9. I entirely agree with the judgment which is delivered by my Lord the Chief Justice. I would, however, wish to add that in my opinion Order VII, Rule 11, makes it compulsory for the Courts, before rejecting the plaint, to give some time to the plaintiff to make up the deficiency, however Short that time may be, and the Court cannot straightway reject the plaint without giving such time.
Manohar Lall, J.
10. I also agree. I wish to add that in my opinion the duty of this Court is only to interpret the plain meaning of the words deliberately used by the Legislature in Order VII, Rule 11, Clause (c) and not to guess the possible intention of the Legislature. When I consider this language, keeping in mind the well-known rule of construction that where there are two possible alternatives, the one more favourable to the subject must be preferred when a question of forfeiture of rights is involved (because all fiscal statutes should be strictly construed and in cases of doubts in favour of the subject).

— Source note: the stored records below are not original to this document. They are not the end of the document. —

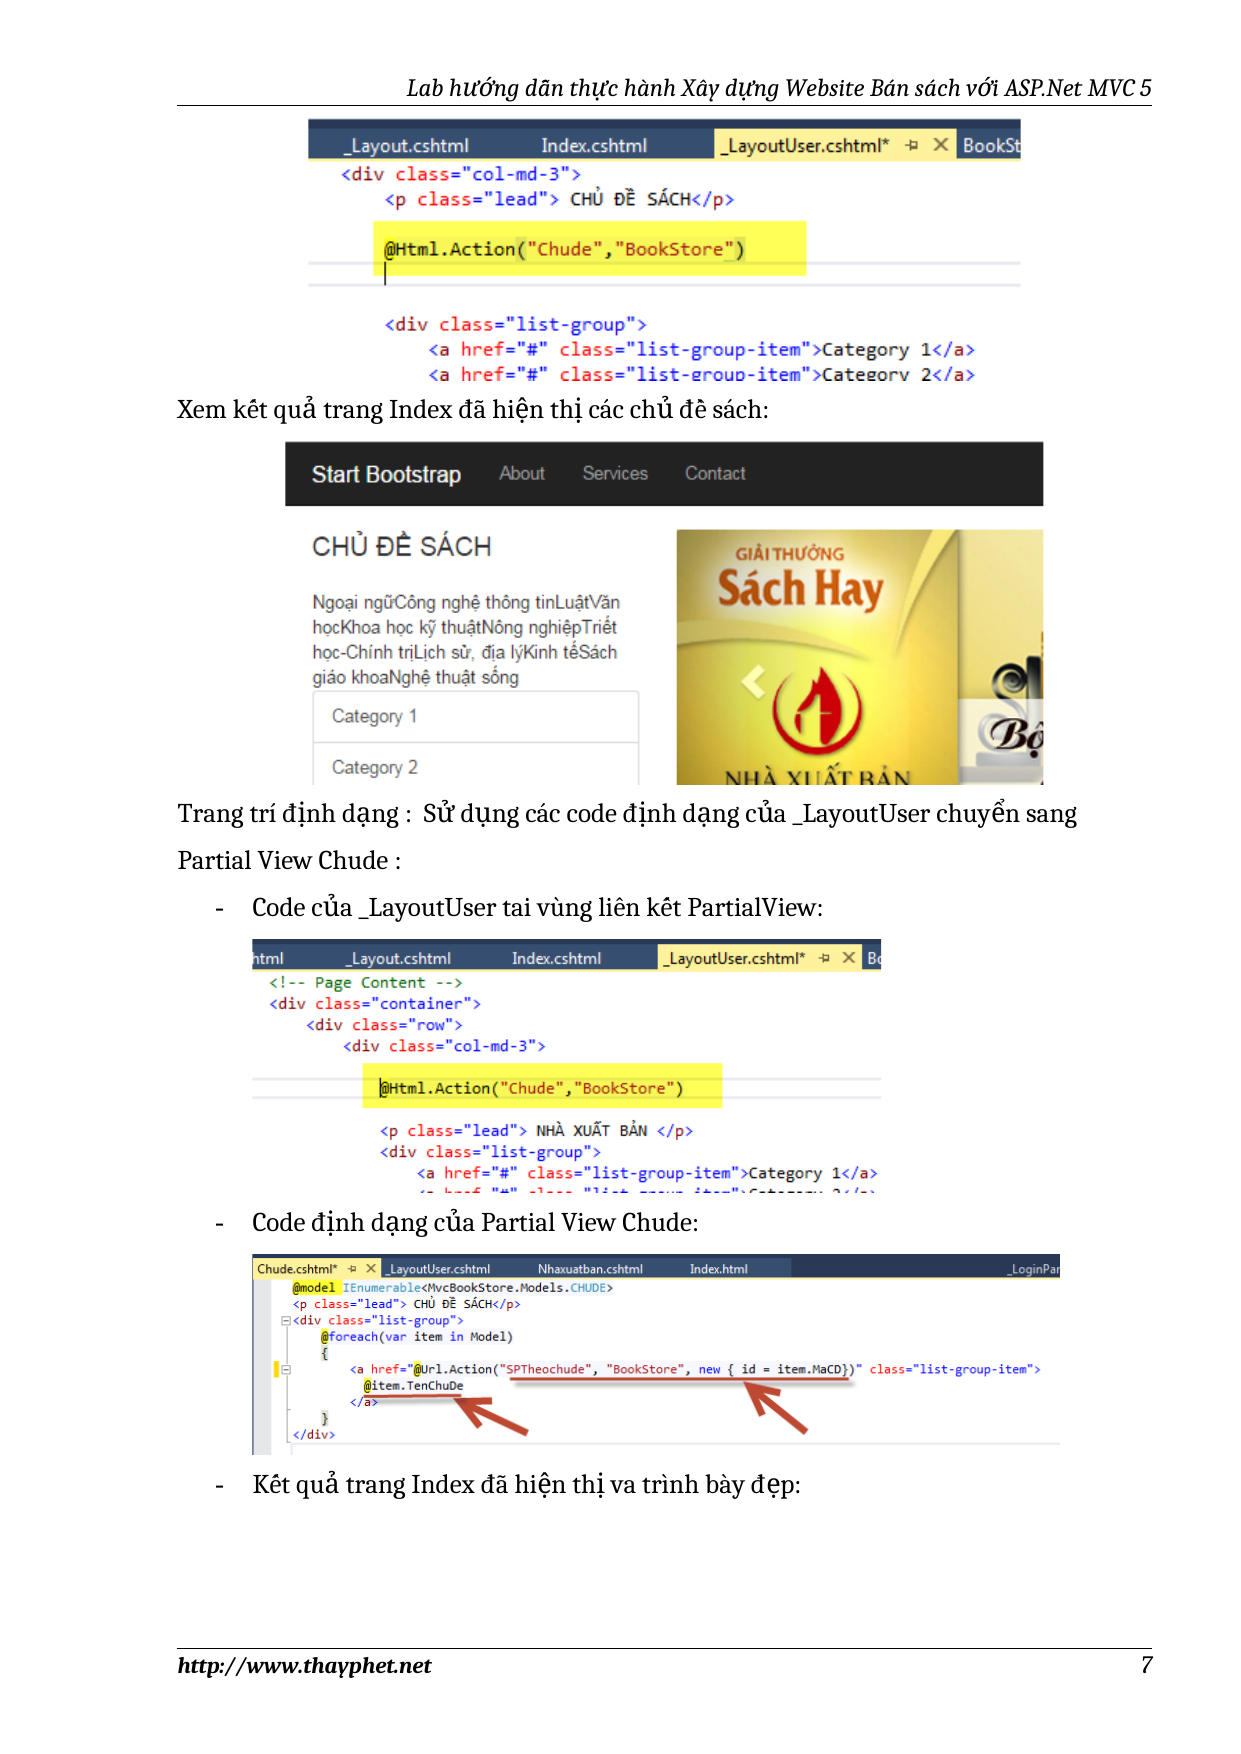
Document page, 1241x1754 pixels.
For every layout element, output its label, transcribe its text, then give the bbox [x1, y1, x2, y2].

list Code của _LayoutUser tai vùng liên kết PartialView: [215, 891, 1152, 923]
picture [308, 118, 1021, 381]
list Code định dạng của Partial View Chude: [215, 1206, 1152, 1238]
picture [252, 1254, 1060, 1455]
text Trang trí định dạng : Sử dụng các code định dạng của _LayoutUser chuyển sang Partial View Chude : [177, 798, 1152, 876]
text Xem kết quả trang Index đã hiện thị các chủ đề sách: [177, 394, 1152, 426]
list Kết quả trang Index đã hiện thị va trình bày đẹp: [215, 1469, 1152, 1501]
picture [285, 441, 1044, 785]
picture [252, 939, 882, 1193]
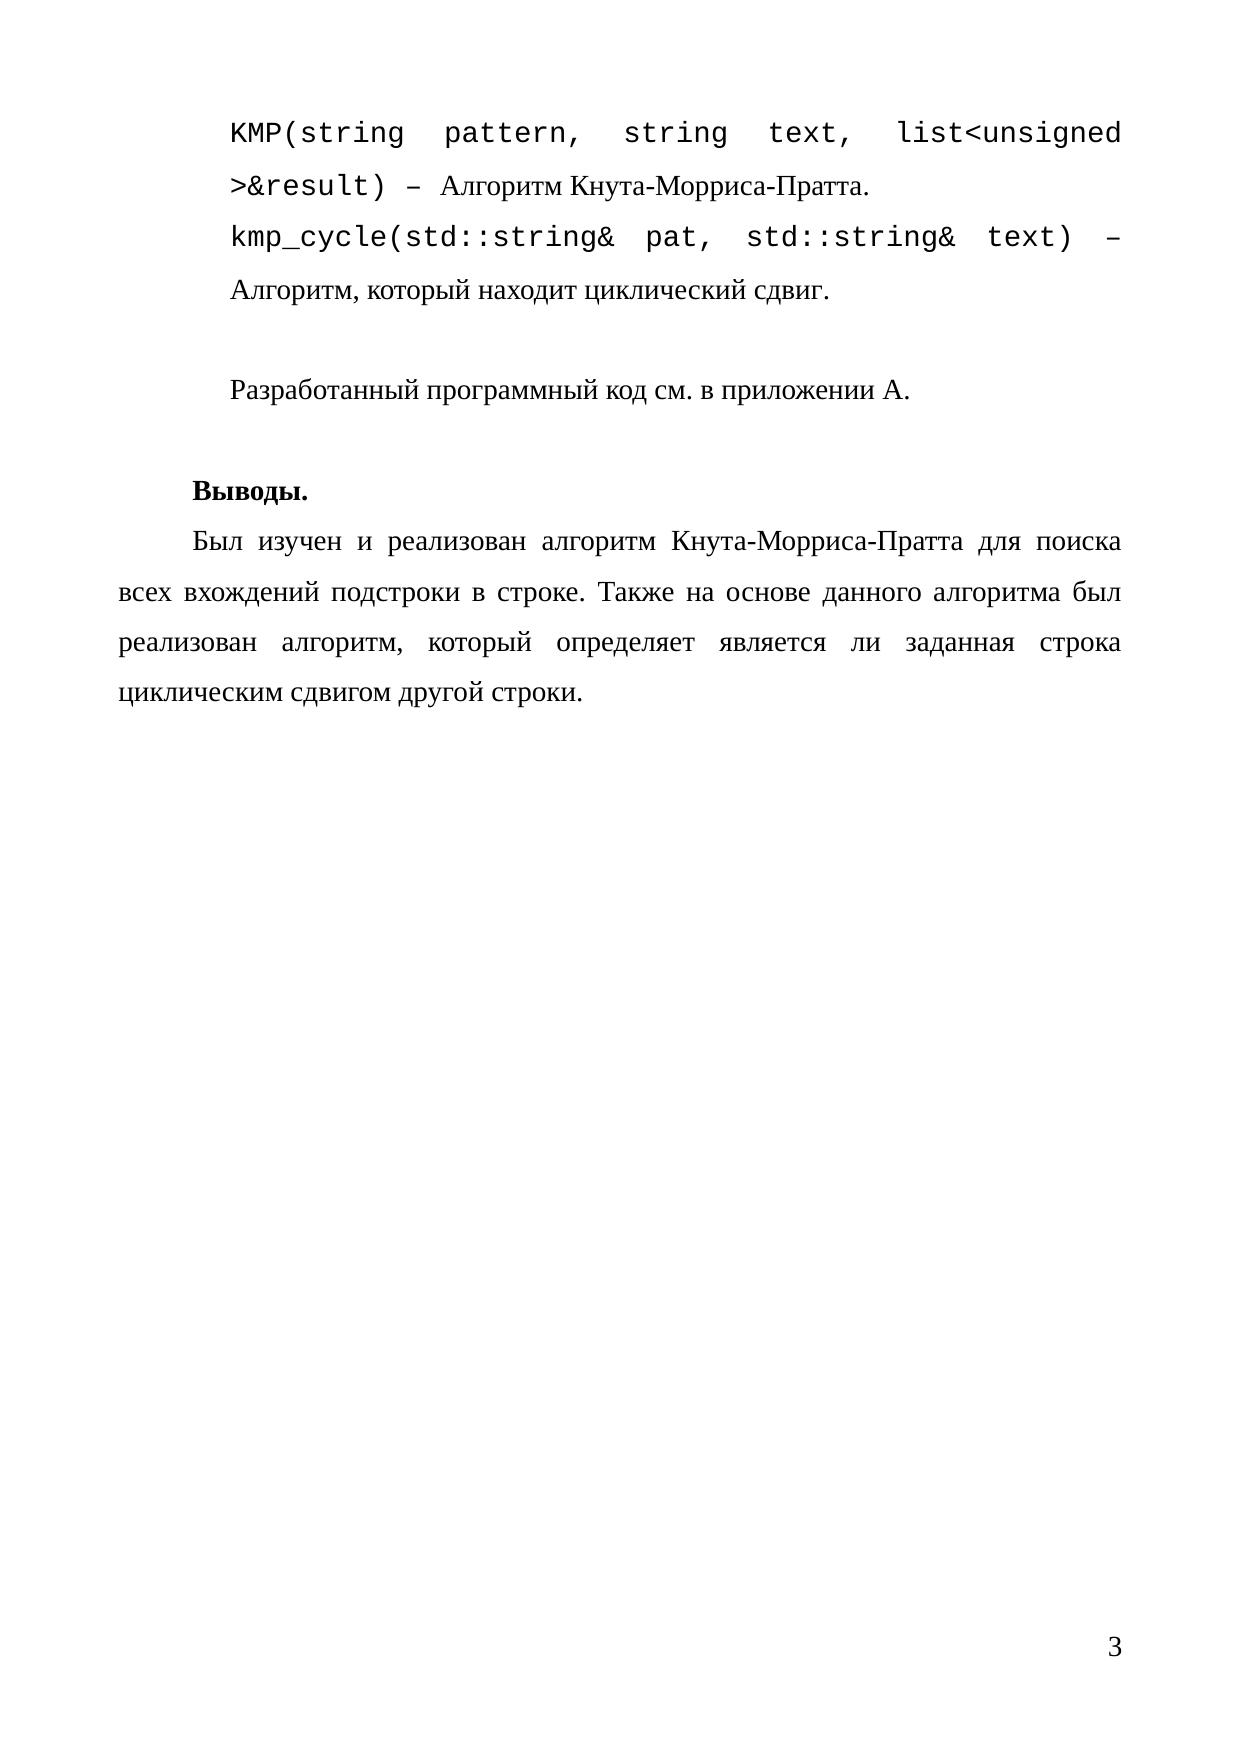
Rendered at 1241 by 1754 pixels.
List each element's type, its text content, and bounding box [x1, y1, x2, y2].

subtitle Выводы. [118, 473, 1122, 507]
text KMP(string pattern, string text, list<unsigned >&result) – Алгоритм Кнута-Морриса-Пратта. [229, 118, 1122, 204]
text kmp_cycle(std::string& pat, std::string& text) – Алгоритм, который находит циклический сдвиг. [229, 222, 1122, 305]
text Был изучен и реализован алгоритм Кнута-Морриса-Пратта для поиска всех вхождений подстроки в строке. Также на основе данного алгоритма был реализован алгоритм, который определяет является ли заданная строка циклическим сдвигом другой строки. [118, 523, 1122, 708]
text Разработанный программный код см. в приложении А. [229, 372, 1122, 406]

I find that on a fair construction the statute lays down two conditions which are conjunctive and not disjunctive which must both be satisfied before a plaint can be rejected. This view has been adopted by various other High Courts and is based upon a reasonable construction of the words used by the Legislature. The Courts before whom plaints are presented insufficiently stamped, are required to determine judicially the extent of time which must be given to make up the deficiency. It may be that in some cases a short time should be allowed, while in other cases the facts of the cases demand that a longer interval of time should be given to the plaintiff to make good the deficiency, but some time must be given before the plaint can be rejected.